Malgré ces temps troublés, Ressins souhaite aller de l’avant. C’est ainsi qu’en 1943, l’Association catholique d’enseignement agricole et de la formation rurale (ACEAFR) est créée. Celle-ci prend la responsabilité des orientations et de la gestion de l’école, épaulée par la Société immobilière de Ressins, propriétaire du patrimoine. Cette même année, l’effectif de l’établissement dépasse les 100 élèves.

Le retour à la réalité survient lors d’une matinée de mai 1944 ; l’école est envahie par des officiers allemands, en quête de fausses identités et d’un hypothétique dépôt d’armes. Si quelques supérieurs de l’établissement sont, au terme de cette « visite », emmenés en prison, ils sont relâchés sous 24 heures. Un épisode qui témoigne de l’ambiance pesante de cette période de guerre.

Le calme après la tempête

La période d’après-guerre apaise logiquement les tensions de ces dernières années. Pour les nouveaux élèves, l’impression de grandeur et de liberté de l’établissement est un motif de rentrée à Ressins. Sans oublier sa qualité de formation : « J’ai profité à fond de tout ce qui pouvait se faire à Ressins : la découverte de la machine à traire, l’utilisation et l’entretien d’une faux. Le mode de formation m’a ouvert à l’alternance et au travail ensemble et entre générations. Mon passage à Ressins a été un détonateur pour toute ma vie. », se souvenait Antoine Chapolard, ancien élève. 

En 1952, le père Schoeneberger prend les rênes de Ressins, désireux de placer l’établissement dans le paysage de l’enseignement agricole. Deux ans plus tard, en 1954, Ressins est reconnu Centre d’apprentissage agricole, bénéficiant alors de quelques aides financières. Outre le diplôme obtenu, les élèves passent le Brevet d’apprentissage agricole à partir de la fin de la décennie, alors reconnu par le ministère de l’Agriculture.

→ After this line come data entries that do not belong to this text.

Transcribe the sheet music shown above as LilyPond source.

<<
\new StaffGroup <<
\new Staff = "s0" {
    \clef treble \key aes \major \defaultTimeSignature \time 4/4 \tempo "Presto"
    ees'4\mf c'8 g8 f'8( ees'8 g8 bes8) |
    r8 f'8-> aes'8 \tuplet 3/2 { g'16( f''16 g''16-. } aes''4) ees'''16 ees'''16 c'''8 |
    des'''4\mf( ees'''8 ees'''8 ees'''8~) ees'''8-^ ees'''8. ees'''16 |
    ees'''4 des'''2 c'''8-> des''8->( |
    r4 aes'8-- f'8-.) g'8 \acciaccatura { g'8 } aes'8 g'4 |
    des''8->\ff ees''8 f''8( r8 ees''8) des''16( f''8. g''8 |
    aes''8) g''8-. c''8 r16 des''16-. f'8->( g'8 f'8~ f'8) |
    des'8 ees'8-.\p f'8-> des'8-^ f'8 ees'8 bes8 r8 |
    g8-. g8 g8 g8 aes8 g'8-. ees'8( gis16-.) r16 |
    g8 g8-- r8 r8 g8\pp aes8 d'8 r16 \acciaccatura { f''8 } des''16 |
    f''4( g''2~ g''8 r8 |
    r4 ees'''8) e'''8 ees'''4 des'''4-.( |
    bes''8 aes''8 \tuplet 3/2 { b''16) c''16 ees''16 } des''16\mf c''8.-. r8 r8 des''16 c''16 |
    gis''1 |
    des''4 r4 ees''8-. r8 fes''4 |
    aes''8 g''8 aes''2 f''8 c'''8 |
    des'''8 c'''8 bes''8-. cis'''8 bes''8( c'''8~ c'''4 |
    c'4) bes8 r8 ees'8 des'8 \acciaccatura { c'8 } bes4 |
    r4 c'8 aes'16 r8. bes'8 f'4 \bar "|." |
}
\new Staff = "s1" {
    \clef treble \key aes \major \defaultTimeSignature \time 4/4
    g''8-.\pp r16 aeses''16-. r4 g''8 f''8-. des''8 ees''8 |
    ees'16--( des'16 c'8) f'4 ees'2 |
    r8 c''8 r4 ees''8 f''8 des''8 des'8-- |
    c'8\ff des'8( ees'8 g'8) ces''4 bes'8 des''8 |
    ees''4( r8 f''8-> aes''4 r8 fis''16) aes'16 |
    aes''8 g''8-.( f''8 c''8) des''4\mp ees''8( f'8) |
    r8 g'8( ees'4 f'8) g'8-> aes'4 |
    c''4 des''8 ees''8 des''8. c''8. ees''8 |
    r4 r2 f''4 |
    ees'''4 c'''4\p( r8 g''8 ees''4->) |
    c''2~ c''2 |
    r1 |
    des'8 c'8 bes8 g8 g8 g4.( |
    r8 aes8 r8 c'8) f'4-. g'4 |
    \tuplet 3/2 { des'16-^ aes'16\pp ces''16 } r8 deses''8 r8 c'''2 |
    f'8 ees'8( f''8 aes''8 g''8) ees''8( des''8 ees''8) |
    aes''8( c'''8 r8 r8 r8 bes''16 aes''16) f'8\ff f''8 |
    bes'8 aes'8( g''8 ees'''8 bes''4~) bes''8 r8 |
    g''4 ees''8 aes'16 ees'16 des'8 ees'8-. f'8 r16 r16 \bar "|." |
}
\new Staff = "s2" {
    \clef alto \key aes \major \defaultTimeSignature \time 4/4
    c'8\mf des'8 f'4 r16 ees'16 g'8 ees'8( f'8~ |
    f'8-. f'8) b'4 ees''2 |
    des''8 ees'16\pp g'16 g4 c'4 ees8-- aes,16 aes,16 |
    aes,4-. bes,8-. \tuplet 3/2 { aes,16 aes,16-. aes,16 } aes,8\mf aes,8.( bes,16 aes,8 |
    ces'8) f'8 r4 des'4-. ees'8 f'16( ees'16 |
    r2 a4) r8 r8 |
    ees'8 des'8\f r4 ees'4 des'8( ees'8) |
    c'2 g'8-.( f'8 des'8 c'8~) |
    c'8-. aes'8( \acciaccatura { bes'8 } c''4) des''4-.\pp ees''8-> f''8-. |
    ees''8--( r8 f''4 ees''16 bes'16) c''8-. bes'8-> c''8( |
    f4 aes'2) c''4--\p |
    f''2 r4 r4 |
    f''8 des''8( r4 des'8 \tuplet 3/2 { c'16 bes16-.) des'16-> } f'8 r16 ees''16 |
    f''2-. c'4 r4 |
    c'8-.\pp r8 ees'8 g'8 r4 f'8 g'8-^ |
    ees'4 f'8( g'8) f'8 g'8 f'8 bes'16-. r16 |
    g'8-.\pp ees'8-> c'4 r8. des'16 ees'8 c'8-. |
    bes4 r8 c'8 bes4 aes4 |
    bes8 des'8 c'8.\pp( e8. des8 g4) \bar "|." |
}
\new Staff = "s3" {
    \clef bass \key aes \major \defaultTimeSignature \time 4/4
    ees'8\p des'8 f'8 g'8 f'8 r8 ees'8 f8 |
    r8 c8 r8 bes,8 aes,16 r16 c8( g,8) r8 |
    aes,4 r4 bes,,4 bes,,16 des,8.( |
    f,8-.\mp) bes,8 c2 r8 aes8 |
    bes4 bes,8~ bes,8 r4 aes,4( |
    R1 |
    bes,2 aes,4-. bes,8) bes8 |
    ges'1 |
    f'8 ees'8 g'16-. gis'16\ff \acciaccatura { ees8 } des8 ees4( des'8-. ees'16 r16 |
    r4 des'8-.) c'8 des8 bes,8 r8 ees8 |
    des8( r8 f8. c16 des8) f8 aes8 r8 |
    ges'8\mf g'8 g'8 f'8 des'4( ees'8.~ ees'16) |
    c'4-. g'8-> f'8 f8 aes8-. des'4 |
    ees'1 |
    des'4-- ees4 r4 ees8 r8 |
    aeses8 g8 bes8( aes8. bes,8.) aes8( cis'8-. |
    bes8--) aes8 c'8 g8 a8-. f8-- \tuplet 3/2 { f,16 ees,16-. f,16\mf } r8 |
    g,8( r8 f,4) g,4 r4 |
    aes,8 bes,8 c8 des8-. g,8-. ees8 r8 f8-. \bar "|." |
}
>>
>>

L’essor de l’école et de ses effectifs

L’année 1965 marque le passage d’un cap : la distinction décernée par le ministère de l’Agriculture : « lycée agricole ». Le lycée prépare au Bac et un peu plus tard au BTS. Des bâtiments scolaires et d'internat sont édifiés, les anciens élèves prennent en charge la construction de la chapelle.

La décennie suivante, Ressins, dans la mouvance des idées nouvelles générées par 1968, poursuit sa croissance et s'impose dans le paysage de l'enseignement agricole. En 1978, la communauté salésienne poursuit sa mission mais confie à un laïc, Yves Bergeron, la direction de l'école.

Deux ans plus tard, l’établissement subit les difficultés liées au statut de l'enseignement agricole privé. La filière BTS s'installe dans l'ancien petit séminaire St-Gildas à Charlieu. En 1985, Ressins compte plus de 300 élèves. Le nombre des filles augmente régulièrement.

Entre 1990 et 2000, l’établissement poursuit sa croissance : Ressins développe notamment les filières Bac S, Bac Technologique, Bac Pro. Suite à la réception d’un héritage, une vaste salle de sport est construite en partenariat avec les cinq communes voisines, lesquelles seront également bénéficiaires de cet équipement. En 1998, un bâtiment à structure bois, muni de panneaux solaires abrite des classes, chambres, cuisine et salle de restaurant.

En 2003, un hommage est rendu à Etienne Gautier pour le centenaire de sa mort. Cette année marque également un tournant majeur avec la construction d'un atelier de transformation lait, viande avec magasin de vente directe en circuit court, en partenariat avec des agriculteurs voisins,

Mêler traditions et modernité

Entre 2010 et 2020, c’est un vaste programme de rénovation de la ferme qui est initié, favorisant l'environnement : construction de nouveaux bâtiments d'élevage avec traite classique et robot, méthaniseur pour le traitement des déchets et production d'énergie, réparation de la digue de l'étang pour assurer une autonomie en eau.  

Avec un effectif de plus de 500 élèves et de nombreuses adaptations pédagogiques, l'esprit de Ressins est conservé, laissant la place aux initiatives et à la prise de responsabilité des jeunes avec l'accompagnement des adultes. Près de 10 000 jeunes auront bénéficié de la formation à Ressins.